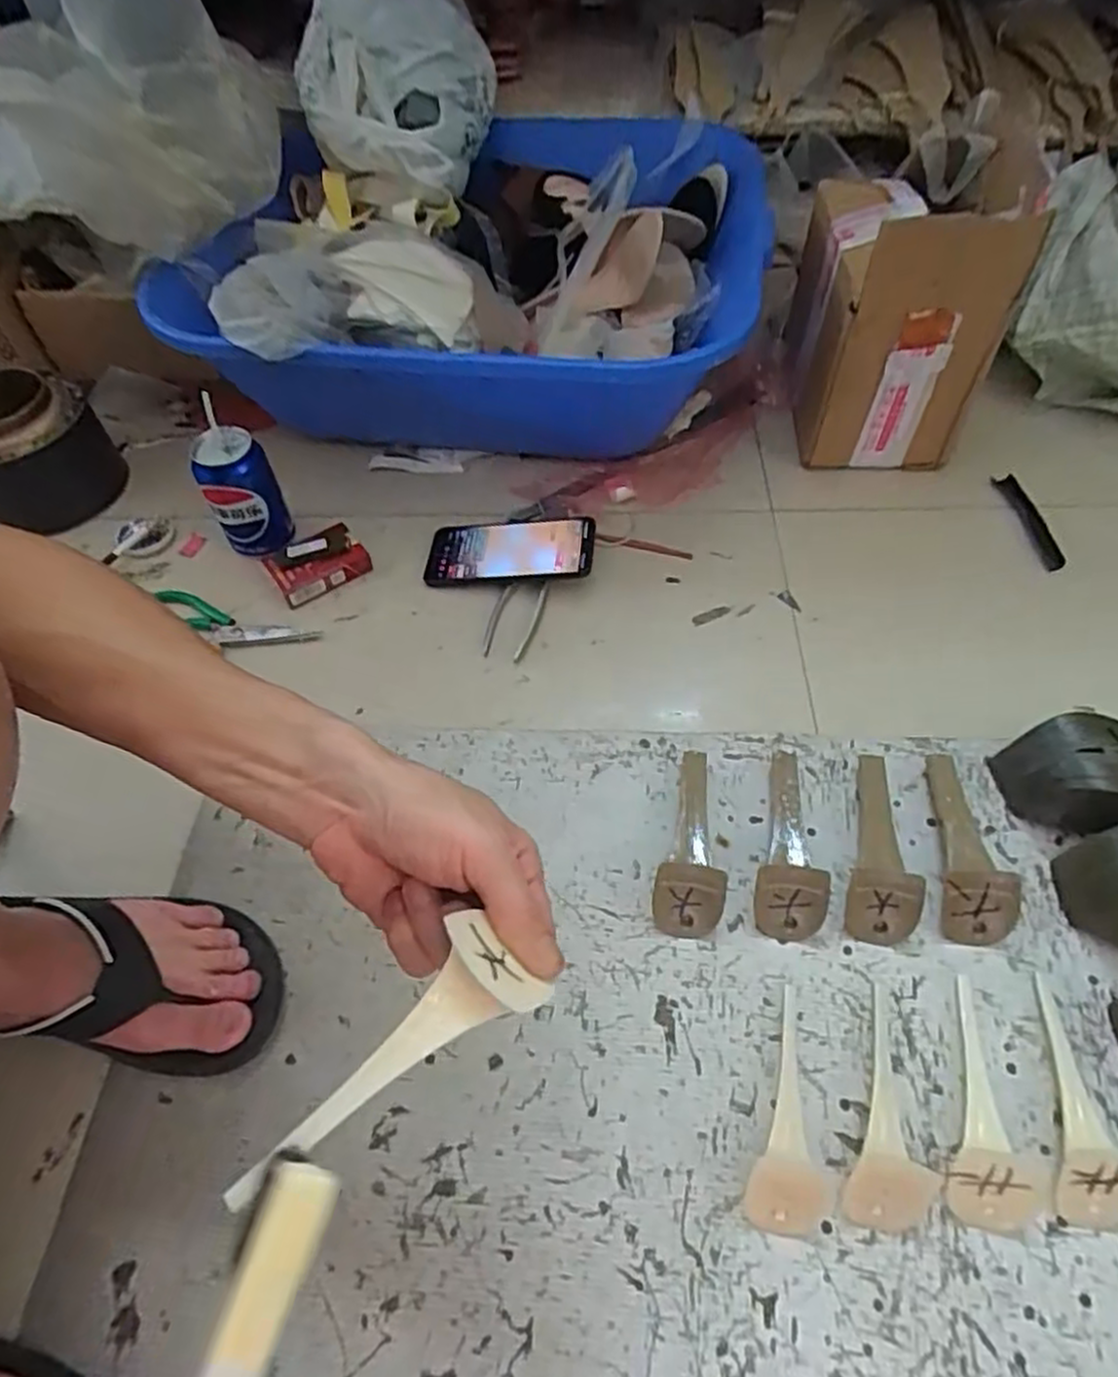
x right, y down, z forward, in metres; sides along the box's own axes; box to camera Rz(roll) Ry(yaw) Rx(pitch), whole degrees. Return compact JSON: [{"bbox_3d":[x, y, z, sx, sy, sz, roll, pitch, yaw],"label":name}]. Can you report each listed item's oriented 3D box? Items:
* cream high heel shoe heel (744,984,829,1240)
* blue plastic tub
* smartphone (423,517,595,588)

EXERCISE BRIEF: Send back the listing exactly as it stands. Do not include the pictures.

TASK OUTPUT:
x right, y down, z forward, in metres; sides along the box's own axes; box to camera Rz(roll) Ry(yaw) Rx(pitch), whole degrees. Return compact JSON: [{"bbox_3d":[x, y, z, sx, sy, sz, roll, pitch, yaw],"label":name}]. Can you report each listed item's oriented 3D box? Items:
* cream high heel shoe heel (744,984,829,1240)
* blue plastic tub
* smartphone (423,517,595,588)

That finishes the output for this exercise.